(AVAILABLE DATA Opens)

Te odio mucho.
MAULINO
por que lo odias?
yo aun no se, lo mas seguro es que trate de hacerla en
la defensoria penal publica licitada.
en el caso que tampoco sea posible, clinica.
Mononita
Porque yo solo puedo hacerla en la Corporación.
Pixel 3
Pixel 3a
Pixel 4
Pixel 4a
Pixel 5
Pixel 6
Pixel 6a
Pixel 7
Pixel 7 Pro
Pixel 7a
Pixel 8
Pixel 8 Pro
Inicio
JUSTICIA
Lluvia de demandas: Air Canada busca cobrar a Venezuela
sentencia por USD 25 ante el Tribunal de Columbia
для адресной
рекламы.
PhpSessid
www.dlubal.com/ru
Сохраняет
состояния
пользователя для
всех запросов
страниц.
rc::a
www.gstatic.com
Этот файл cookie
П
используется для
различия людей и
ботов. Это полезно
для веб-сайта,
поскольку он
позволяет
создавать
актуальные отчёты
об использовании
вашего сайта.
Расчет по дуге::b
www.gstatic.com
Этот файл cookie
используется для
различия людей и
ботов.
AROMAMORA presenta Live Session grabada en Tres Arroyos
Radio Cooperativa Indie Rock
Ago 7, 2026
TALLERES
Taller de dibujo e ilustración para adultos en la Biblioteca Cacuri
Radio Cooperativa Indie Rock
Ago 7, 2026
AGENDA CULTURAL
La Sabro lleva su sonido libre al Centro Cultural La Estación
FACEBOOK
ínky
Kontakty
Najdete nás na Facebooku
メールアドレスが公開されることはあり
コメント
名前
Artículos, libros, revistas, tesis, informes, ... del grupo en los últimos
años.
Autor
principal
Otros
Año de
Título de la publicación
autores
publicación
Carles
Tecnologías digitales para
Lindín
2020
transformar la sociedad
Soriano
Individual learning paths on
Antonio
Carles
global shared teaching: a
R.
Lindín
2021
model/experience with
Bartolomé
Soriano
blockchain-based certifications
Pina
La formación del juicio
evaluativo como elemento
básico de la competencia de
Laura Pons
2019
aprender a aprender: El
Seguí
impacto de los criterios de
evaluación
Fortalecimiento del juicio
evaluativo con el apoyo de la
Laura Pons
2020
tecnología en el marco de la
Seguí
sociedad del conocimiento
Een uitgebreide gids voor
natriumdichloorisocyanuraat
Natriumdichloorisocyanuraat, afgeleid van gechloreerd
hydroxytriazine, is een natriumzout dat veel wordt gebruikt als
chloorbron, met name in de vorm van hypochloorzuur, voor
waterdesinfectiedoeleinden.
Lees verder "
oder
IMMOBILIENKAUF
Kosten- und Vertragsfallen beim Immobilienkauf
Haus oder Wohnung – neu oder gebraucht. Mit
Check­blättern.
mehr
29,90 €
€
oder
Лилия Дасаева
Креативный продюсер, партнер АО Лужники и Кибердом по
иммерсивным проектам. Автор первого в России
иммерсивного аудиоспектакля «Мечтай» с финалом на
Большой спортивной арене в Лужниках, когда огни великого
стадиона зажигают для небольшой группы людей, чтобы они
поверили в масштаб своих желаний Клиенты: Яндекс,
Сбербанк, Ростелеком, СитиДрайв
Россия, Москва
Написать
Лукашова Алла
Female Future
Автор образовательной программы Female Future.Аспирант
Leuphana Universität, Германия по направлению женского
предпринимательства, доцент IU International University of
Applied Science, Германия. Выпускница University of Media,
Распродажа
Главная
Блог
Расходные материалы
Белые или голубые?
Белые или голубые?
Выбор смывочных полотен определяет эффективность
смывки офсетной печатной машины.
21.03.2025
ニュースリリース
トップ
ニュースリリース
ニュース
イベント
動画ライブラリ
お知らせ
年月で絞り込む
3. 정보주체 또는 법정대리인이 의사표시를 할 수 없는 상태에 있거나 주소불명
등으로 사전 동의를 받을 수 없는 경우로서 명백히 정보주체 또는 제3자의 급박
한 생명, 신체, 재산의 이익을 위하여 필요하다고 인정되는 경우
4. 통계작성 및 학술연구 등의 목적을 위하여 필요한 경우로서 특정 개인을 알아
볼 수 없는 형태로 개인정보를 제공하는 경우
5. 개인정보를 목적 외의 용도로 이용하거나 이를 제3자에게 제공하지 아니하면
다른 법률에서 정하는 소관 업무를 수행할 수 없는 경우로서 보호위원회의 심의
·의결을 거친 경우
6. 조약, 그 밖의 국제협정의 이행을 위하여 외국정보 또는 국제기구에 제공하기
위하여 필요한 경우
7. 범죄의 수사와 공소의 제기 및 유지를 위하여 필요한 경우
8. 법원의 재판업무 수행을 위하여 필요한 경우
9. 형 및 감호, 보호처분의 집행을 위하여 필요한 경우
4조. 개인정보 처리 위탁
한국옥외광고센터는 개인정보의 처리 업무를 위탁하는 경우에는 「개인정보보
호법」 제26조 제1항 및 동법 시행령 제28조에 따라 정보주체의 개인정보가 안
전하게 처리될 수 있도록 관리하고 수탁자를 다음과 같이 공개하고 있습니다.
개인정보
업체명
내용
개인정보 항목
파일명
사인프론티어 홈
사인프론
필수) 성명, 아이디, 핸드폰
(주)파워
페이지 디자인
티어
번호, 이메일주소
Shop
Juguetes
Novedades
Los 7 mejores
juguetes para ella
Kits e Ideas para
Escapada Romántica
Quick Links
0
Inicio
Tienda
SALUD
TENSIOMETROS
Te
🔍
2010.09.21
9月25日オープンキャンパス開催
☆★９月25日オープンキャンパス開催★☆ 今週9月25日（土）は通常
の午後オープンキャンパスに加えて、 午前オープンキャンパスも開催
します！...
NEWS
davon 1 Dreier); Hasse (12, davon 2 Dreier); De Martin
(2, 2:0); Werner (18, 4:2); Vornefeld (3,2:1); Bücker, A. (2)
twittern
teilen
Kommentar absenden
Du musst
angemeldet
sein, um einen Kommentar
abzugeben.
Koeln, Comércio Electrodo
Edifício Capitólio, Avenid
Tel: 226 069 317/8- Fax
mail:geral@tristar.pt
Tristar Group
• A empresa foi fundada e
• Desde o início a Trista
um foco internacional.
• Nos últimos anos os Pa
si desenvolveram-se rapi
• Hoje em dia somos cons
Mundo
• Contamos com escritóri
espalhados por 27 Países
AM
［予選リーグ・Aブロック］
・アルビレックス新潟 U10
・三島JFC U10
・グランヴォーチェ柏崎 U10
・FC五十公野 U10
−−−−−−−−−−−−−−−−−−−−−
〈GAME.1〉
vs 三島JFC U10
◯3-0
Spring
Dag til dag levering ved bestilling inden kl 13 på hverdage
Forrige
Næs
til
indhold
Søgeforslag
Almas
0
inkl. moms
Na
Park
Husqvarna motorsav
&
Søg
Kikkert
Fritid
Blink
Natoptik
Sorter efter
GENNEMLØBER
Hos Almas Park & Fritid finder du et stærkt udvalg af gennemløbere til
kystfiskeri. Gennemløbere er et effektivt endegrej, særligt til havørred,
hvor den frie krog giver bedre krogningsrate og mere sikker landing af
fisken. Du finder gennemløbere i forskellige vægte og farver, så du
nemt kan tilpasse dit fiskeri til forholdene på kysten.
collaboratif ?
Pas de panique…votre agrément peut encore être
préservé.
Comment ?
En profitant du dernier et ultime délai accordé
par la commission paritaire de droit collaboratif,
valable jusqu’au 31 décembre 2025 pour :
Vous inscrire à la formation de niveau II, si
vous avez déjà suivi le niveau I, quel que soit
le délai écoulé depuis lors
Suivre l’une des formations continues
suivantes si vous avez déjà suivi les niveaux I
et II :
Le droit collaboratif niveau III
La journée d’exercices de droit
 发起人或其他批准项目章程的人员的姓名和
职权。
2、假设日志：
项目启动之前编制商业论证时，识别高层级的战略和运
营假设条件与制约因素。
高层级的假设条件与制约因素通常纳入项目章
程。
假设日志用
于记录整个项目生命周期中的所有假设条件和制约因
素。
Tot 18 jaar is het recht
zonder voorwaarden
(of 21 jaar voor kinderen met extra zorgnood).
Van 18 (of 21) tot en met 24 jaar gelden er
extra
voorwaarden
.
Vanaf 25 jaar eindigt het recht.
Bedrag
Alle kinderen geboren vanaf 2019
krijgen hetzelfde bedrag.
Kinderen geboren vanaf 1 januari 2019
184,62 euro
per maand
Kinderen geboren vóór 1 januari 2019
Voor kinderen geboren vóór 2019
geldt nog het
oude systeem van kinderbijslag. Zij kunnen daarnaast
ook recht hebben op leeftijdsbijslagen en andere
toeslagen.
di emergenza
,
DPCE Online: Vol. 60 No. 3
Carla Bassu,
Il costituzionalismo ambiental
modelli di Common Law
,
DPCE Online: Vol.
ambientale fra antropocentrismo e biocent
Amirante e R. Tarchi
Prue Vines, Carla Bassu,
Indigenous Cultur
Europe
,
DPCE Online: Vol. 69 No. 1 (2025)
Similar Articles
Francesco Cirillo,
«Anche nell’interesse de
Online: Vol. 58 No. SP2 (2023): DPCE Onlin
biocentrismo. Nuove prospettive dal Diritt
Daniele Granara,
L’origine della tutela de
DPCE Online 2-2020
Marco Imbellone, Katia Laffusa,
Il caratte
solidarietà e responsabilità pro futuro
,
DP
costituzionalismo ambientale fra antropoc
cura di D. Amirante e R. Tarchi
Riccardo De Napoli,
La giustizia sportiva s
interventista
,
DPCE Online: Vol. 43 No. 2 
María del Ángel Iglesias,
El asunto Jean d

(AVAILABLE DATA Closes)

WORK INSTRUCTIONS |
Locate each line in the rows above that contains the word "publicación" and copy those lines. Case counts.

REPLY TO THE TASK |
Título de la publicación
publicación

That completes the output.